The careers guidance department at Havant worked well for its students, because it was located on the corridor that all students had to walk past at some stage of the day. There were big posters to attract the eye, and over-zealous staff were always on the quick to pull unsuspecting students in.

Even the teachers got proactively involved. Mr. Jim Crow, in my case. I had a lot to thank (and blame) him for. He got me work experience at St Mary’s Hospital. I thought it was for a week when I signed up, but it turned out to be longer than I feared. For two days a week for a whole year, I had to show up at the hospital to do menial jobs, get insulted by patients and run foul of the matron. I vomited on my first day. Straight into the laundry basket. Things got progressively worse. I complained to Mr. Crow and told him that I no longer wanted to be a doctor. I wanted to study nuclear physics instead and be an astronaut. I could still remember his moustache twitching in amusement as he admonished me with a straight face.

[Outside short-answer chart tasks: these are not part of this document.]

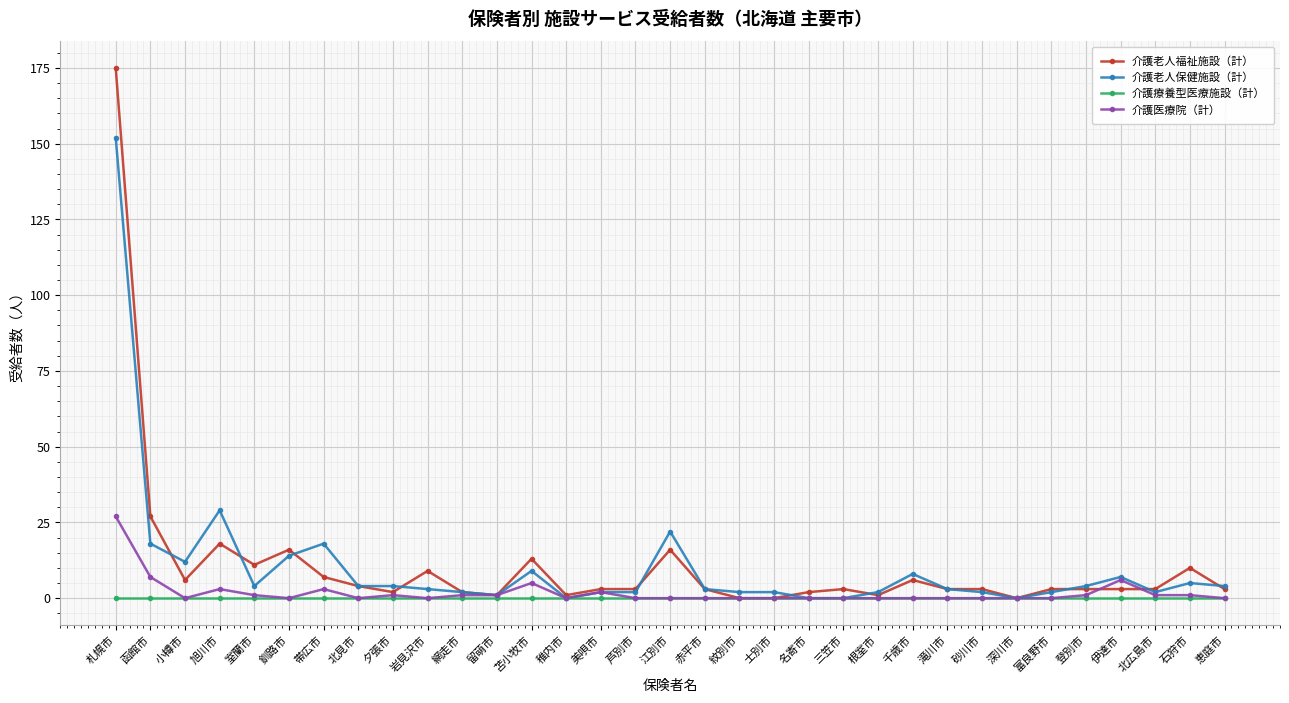

What is the highest value of the 介護老人保健施設（計） series?

152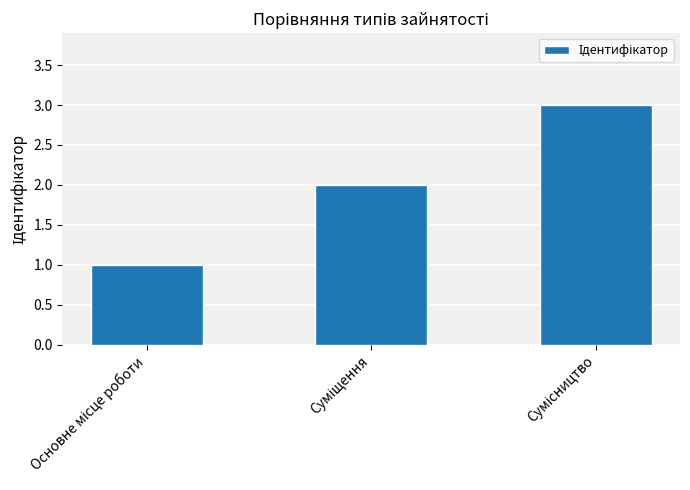

What is the greatest value displayed?

3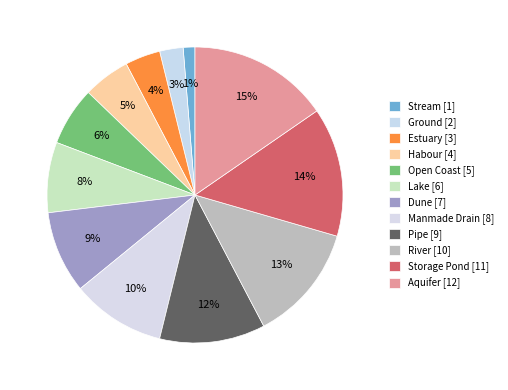

Count the number of slices in the pie.

12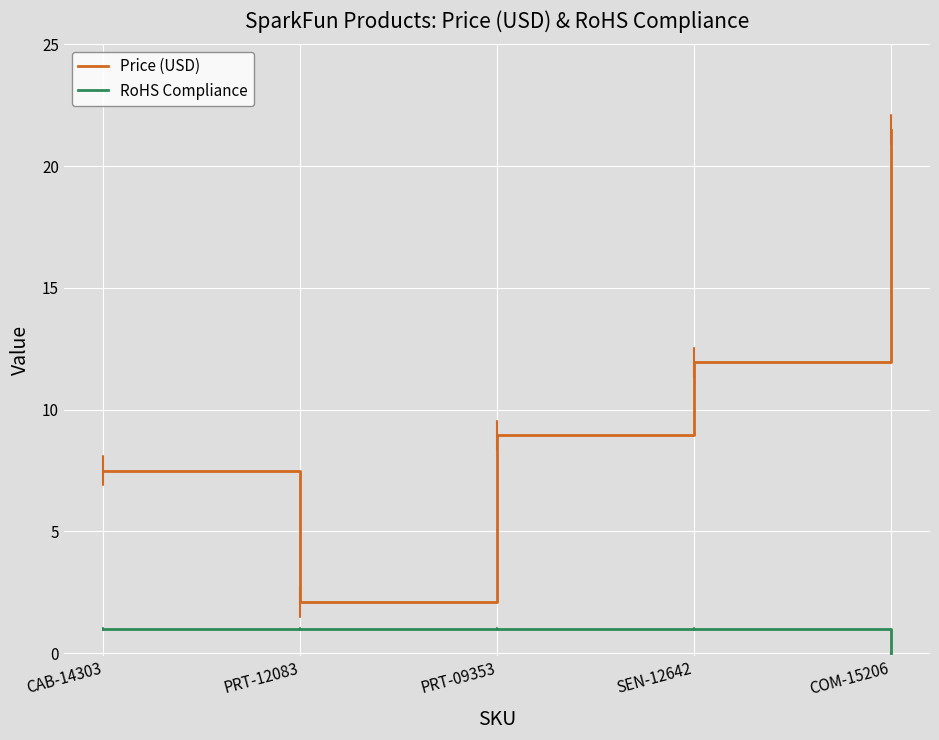

True or false: RoHS Compliance and Price (USD) cross at least once.

False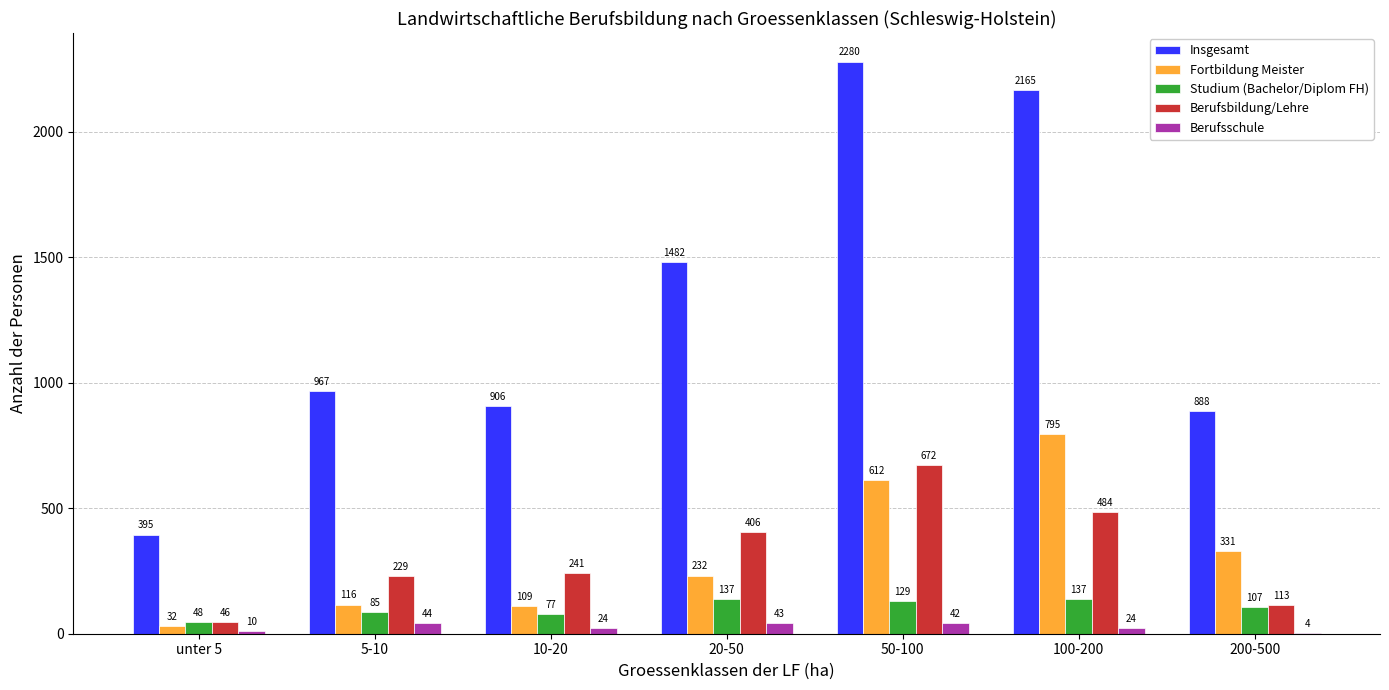

What is the spread (max minus min) of values at 20-50?

1439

But my work experience meant that I leap-frogged past the dreamers and fantasists and predicted grade A swots. Because I proved that I could hack working as an unpaid lackey in a busy hospital for one whole year. If members of the selection committee at Southampton University were privy to the tearful rants I had with Mr. Crow, life could have been very different for me indeed.

(2) Useful subjects
I did Mathematics, Chemistry and Biology. I loved Mathematics with Mrs. Balthazar because I found Mathematics easy; I enjoyed Chemistry with Mr. Haskins because he was not fazed out when we exploded things in the lab (I think he was secretly a bigger pyromaniac than all of us put together); I tolerated Biology with Mrs. Woods because she was sweet.

But I had to do Typing. I mean, come on! Mrs. Jean Bushby with her stiff grey helmet for hair took no hostages. She shot from the hip. Fearfully, I learned to type.

It served me well when I went up to Oxford and had copious amount of data to process. And hey, I have written four books to date without the help of any professional typist.

(3) Real people
There was a large population of ex private school students like my brother and I. There was also a big group of students who came from state school backgrounds. Folks who lived in council estates, who wanted to do well, and children of liberals who did not subscribe to private school elitism. It wasn’t all rich kids, but a mix that worked well, not only academically but preparation for life in the real world.
I had a fabulous two years at Havant. Among some of my most precious memories is taking the train to school every morning with my brother Al. There was always enough going on in school to occupy us, or we would hang out either in the town centre or on the beach near my house. Yes, we drank and partied, but never with the frenetic debauchery of my private school years. I skipped school often (for good reasons), and my three A level teachers helped, rather than hindered, my progress.

It is a testament to their abilities as teachers and to the school for its ethos that I managed to do passably well for my A levels, despite sleeping on the beach at the end of Woodgason Lane with the father of my children right up to the night before my exams.

So in conclusion, there is such a thing as free lunch, and free (high quality) education. I am the proof of that, and I guess this is why I wrote this article.

2 thoughts on “Education: What Are We Paying For?

  1. I super love this write up. It’s unfortunate that I cannot find a school in my country that can provide those things to my children. And they are the very reasons I decided to take things in my own hands and home school them.